▶ **Assignment**:
Take the entries that follow and return exactly the lines from the one holding "MOBILE | 8763000842 |" through the one holding "E-MAIL | bdsjpr@gmail.com |", both included. Nothing else is needed.

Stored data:
....

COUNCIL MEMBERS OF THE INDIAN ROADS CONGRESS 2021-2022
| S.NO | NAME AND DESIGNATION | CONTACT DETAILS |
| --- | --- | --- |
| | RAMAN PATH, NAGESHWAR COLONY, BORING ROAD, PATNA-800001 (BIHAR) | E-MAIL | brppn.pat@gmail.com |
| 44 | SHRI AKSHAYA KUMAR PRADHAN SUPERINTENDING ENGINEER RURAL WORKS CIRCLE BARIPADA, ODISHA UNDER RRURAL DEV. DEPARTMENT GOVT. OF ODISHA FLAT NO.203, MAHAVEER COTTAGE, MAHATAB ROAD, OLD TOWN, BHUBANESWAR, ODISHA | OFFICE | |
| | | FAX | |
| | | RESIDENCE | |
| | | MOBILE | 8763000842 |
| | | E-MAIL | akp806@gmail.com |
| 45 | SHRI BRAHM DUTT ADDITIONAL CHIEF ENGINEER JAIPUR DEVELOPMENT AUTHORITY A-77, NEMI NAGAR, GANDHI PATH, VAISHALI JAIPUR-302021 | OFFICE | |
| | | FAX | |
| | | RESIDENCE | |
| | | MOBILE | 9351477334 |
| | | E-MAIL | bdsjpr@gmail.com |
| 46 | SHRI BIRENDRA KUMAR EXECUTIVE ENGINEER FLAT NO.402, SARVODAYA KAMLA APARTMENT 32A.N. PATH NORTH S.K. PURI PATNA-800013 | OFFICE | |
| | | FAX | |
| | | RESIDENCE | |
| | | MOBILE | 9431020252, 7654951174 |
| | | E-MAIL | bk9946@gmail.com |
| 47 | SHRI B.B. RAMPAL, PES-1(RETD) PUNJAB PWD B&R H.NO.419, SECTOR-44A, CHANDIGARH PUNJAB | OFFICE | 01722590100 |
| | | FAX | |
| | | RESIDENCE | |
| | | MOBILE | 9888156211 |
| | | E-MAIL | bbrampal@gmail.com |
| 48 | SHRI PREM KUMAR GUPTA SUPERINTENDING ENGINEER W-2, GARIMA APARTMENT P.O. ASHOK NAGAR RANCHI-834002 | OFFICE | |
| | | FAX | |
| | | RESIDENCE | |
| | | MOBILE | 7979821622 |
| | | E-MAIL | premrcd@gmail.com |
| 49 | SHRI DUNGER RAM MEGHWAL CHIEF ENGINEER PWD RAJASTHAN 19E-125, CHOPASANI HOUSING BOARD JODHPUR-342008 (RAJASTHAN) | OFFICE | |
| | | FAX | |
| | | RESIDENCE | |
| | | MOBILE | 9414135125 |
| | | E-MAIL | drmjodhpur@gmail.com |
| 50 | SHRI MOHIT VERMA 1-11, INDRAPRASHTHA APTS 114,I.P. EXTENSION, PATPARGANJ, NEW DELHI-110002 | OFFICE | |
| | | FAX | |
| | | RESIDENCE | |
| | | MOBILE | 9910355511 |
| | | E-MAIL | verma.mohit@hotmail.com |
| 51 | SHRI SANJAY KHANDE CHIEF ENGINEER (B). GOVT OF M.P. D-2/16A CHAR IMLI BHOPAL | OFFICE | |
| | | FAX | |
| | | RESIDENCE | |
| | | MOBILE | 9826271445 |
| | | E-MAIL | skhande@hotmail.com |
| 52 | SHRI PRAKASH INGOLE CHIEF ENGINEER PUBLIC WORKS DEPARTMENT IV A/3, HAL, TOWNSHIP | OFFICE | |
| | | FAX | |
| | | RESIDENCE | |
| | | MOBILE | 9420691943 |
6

....

▶ **Your response**:
| | | MOBILE | 8763000842 |
| | | E-MAIL | akp806@gmail.com |
| 45 | SHRI BRAHM DUTT ADDITIONAL CHIEF ENGINEER JAIPUR DEVELOPMENT AUTHORITY A-77, NEMI NAGAR, GANDHI PATH, VAISHALI JAIPUR-302021 | OFFICE | |
| | | FAX | |
| | | RESIDENCE | |
| | | MOBILE | 9351477334 |
| | | E-MAIL | bdsjpr@gmail.com |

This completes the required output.